I know we have libinotify of which I unfortunately do not know how to use, but I am curious if inotify will be slated to be built into the FreeBSD kernel. I'm not sure who could even answer this question.

In my particular situation I am running FreeBSD with MiniDLNA. Unfortunately the library of media will not refresh when a changes occurs because MiniDLNA is looking for an inotify event to tell it something changed, or that's what it looks like. So this is why I'm asking about if/when inotify will be included into the FreeBSD kernel.

Thank you,
Joe


----------



## SirDice (Oct 28, 2013)

JoeSchmuck said:
			
		

> I know we have libinotify of which I unfortunately do not know how to use, but I am curious if inotify will be slated to be built into the FreeBSD kernel. I'm not sure who could even answer this question.


It won't. We have kqueue(2).


----------



## JoeSchmuck (Oct 28, 2013)

Thanks. Not exactly what I wanted to hear but that's fine. Guess it's time to attempt to learn how to use kqueue in order to monitor a directory and all its sub-directories for a change.

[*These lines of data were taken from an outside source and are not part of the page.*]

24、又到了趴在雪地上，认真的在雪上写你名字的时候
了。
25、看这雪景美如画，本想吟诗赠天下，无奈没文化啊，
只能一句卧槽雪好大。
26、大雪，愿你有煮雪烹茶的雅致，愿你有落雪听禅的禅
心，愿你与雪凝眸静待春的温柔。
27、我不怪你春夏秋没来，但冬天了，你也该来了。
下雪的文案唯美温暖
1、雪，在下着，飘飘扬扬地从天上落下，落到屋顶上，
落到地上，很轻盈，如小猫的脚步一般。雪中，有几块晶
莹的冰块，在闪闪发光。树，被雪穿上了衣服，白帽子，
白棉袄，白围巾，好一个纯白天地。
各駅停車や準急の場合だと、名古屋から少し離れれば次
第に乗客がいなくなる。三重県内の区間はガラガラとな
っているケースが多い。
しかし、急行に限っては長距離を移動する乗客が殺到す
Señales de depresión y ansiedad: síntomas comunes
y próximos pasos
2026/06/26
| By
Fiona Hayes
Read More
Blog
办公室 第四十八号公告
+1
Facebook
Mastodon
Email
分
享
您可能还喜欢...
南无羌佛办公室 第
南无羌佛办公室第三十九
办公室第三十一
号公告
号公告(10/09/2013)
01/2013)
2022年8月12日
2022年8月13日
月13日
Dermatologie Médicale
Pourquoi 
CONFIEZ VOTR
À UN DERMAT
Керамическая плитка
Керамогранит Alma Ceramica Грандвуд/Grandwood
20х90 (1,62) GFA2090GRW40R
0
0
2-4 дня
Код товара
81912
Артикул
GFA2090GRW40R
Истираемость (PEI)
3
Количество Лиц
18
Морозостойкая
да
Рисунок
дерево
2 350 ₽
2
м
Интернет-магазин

I'm sure I'll find an example, just integrating it into the current code that uses inotify will be a learning experience, assuming I succeed.


----------



## kpa (Oct 28, 2013)

It depends on the licensing of that code if it will ever be included in FreeBSD kernel. No matter how good it is. If it's GPL or anything like it there's no way it's going to be included.


----------



## priyadarshan (Nov 20, 2014)

security/fswatch is not at the kernel level, but offers an interface to the kqueue() API: https://github.com/emcrisostomo/fswatch.

(See also Thread 38162.)


----------